THE TASK →
Copy the material below line for line, changing nothing.

[Data items]
━━━━
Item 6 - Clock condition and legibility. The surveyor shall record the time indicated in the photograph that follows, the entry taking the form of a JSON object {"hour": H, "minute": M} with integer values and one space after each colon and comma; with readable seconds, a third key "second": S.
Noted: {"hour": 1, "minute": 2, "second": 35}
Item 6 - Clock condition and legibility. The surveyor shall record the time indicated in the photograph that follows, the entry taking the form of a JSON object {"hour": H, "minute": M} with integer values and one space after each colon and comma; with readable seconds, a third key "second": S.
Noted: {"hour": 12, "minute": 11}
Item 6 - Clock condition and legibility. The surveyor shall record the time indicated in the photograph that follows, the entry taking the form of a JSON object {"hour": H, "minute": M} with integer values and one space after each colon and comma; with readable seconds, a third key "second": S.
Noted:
━━━━
TASK RESPONSE →
Item 6 - Clock condition and legibility. The surveyor shall record the time indicated in the photograph that follows, the entry taking the form of a JSON object {"hour": H, "minute": M} with integer values and one space after each colon and comma; with readable seconds, a third key "second": S.
Noted: {"hour": 1, "minute": 2, "second": 35}
Item 6 - Clock condition and legibility. The surveyor shall record the time indicated in the photograph that follows, the entry taking the form of a JSON object {"hour": H, "minute": M} with integer values and one space after each colon and comma; with readable seconds, a third key "second": S.
Noted: {"hour": 12, "minute": 11}
Item 6 - Clock condition and legibility. The surveyor shall record the time indicated in the photograph that follows, the entry taking the form of a JSON object {"hour": H, "minute": M} with integer values and one space after each colon and comma; with readable seconds, a third key "second": S.
Noted:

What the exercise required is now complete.